■ **Ordem de trabalho 1**:
Segundo o texto de referência sobre a saúde em Rondon do Pará, quantas visitas técnicas o departamento de Vigilância Sanitária realizou até julho?
■ **Ordem de trabalho 2**:
Traduza para o inglês a seguinte frase do texto de referência sobre a saúde em Rondon do Pará: "Além disso, declara que não houve pedido de ambulância ao serviço de transporte da Secretaria."

■ **Texto de referência**:
----
Em nota, publicada no dia 29 de julho, a Secretaria Municipal de Saúde de Rondon do Pará informou que realizou a testagem dos pacientes renais crônicos no dia 26 de junho, sem que houvesse interferência judicial. Na nota de esclarecimento a Secretaria afirma ter atendido imediatamente todas as solicitações de Júlia Freitas nas vezes em que foi acionada, e forneceu medicamentos, ajuda de custo e transportes para a família. Além disso, declara que não houve pedido de ambulância ao serviço de transporte da Secretaria.
As fiscalizações
Durante a pandemia, o departamento de Vigilância Sanitária, que atuava 24 horas por dia, realizou até julho 189 recomendações, 333 notificações, além de 450 visitas técnicas. De acordo com a diretora do departamento, Márcia Larceda, as notificações referentes a aglomerações são registradas mais no período noturno. “Quando recebemos a denúncia, geralmente no dia seguinte, vamos ao local conversar com os responsáveis para tomarem as medidas e proibir as aglomerações”.
----
Imagens das páginas e texto extraído

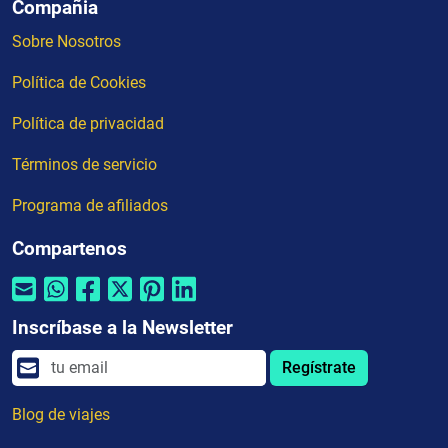
Compañia
Sobre Nosotros
Política de Cookies
Política de privacidad
Términos de servicio
Programa de afiliados
Compartenos
Inscríbase a la Newsletter
Regístrate
Blog de viajes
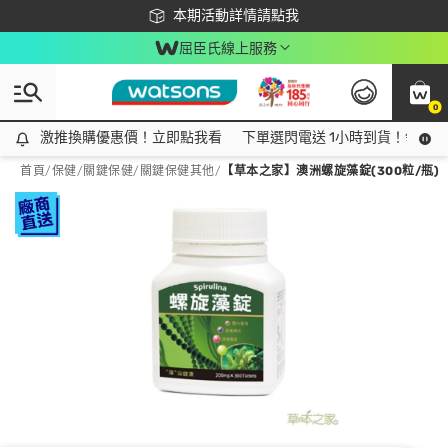
下載app最高回饋$350
本期活動詳情請點我
屈臣氏線上服務
0
激推換購優惠價！立即點我看
激推換購優惠價！立即點我看
下單選閃電送 1小時到貨！領神券
首頁
/
保健
/
關鍵保健
/
關鍵保健其他
/
【草本之家】澳洲螺旋藻錠(300粒/瓶)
----
■ **Resposta do exercício 1**:
O departamento realizou 450 visitas técnicas até julho.

■ **Resposta do exercício 2**:
In addition, it states that there was no request for an ambulance to the Department's transportation service.